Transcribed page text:
-.-.-

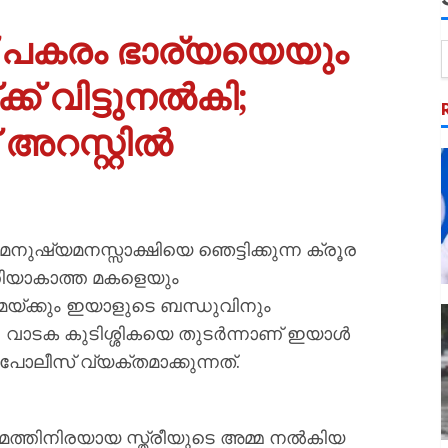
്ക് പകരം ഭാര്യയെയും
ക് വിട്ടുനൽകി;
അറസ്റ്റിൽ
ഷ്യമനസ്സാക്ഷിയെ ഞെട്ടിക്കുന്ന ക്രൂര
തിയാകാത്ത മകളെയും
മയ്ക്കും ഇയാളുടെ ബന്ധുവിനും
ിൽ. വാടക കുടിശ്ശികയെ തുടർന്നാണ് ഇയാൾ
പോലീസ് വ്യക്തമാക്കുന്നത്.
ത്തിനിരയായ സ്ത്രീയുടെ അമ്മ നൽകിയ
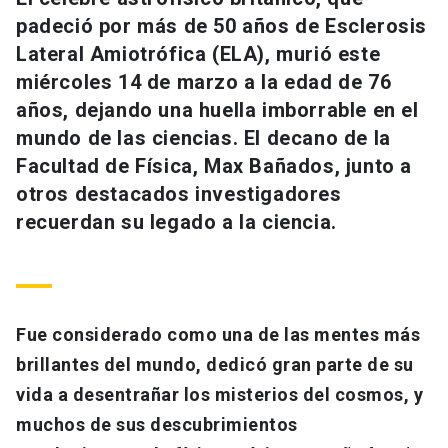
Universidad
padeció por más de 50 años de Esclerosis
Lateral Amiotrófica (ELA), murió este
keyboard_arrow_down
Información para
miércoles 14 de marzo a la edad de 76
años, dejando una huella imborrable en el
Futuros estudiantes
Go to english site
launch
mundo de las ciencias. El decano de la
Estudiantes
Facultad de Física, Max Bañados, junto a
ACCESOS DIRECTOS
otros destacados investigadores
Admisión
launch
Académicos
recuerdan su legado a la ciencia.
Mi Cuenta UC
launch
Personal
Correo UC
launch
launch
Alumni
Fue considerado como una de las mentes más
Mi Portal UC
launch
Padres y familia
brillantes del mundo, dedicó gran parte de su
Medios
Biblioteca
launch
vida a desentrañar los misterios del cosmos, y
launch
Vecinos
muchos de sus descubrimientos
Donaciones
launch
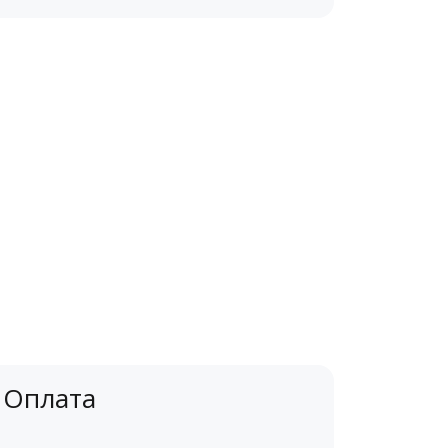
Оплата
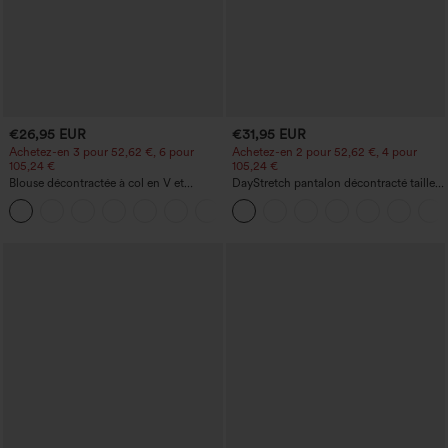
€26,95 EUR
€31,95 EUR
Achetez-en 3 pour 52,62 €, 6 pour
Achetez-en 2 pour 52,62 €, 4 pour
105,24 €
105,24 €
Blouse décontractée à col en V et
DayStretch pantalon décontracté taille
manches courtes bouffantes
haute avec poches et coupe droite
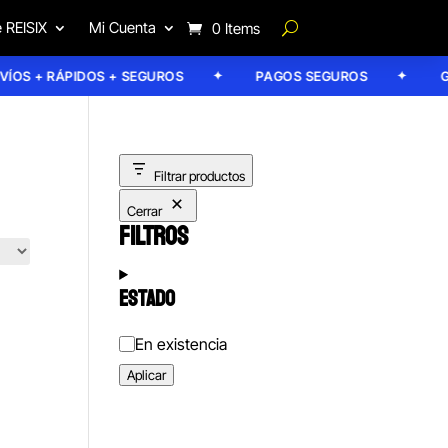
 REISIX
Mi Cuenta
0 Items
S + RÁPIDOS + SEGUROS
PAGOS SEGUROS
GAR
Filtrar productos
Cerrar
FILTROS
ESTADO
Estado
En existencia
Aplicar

-.-.-

— Instructions for the task —
Copy every line of text from the rows above word for word, without any changes. Leave out the pictures.

— Reply to the task —
്ക് പകരം ഭാര്യയെയും
ക് വിട്ടുനൽകി;
അറസ്റ്റിൽ
ഷ്യമനസ്സാക്ഷിയെ ഞെട്ടിക്കുന്ന ക്രൂര
തിയാകാത്ത മകളെയും
മയ്ക്കും ഇയാളുടെ ബന്ധുവിനും
ിൽ. വാടക കുടിശ്ശികയെ തുടർന്നാണ് ഇയാൾ
പോലീസ് വ്യക്തമാക്കുന്നത്.
ത്തിനിരയായ സ്ത്രീയുടെ അമ്മ നൽകിയ
Universidad
padeció por más de 50 años de Esclerosis
Lateral Amiotrófica (ELA), murió este
keyboard_arrow_down
Información para
miércoles 14 de marzo a la edad de 76
años, dejando una huella imborrable en el
Futuros estudiantes
Go to english site
launch
mundo de las ciencias. El decano de la
Estudiantes
Facultad de Física, Max Bañados, junto a
ACCESOS DIRECTOS
otros destacados investigadores
Admisión
launch
Académicos
recuerdan su legado a la ciencia.
Mi Cuenta UC
launch
Personal
Correo UC
launch
launch
Alumni
Fue considerado como una de las mentes más
Mi Portal UC
launch
Padres y familia
brillantes del mundo, dedicó gran parte de su
Medios
Biblioteca
launch
vida a desentrañar los misterios del cosmos, y
launch
Vecinos
muchos de sus descubrimientos
Donaciones
launch
Оплата
€26,95 EUR
€31,95 EUR
Achetez-en 3 pour 52,62 €, 6 pour
Achetez-en 2 pour 52,62 €, 4 pour
105,24 €
105,24 €
Blouse décontractée à col en V et
DayStretch pantalon décontracté taille
manches courtes bouffantes
haute avec poches et coupe droite
 REISIX
Mi Cuenta
0 Items
S + RÁPIDOS + SEGUROS
PAGOS SEGUROS
GAR
Filtrar productos
Cerrar
FILTROS
ESTADO
Estado
En existencia
Aplicar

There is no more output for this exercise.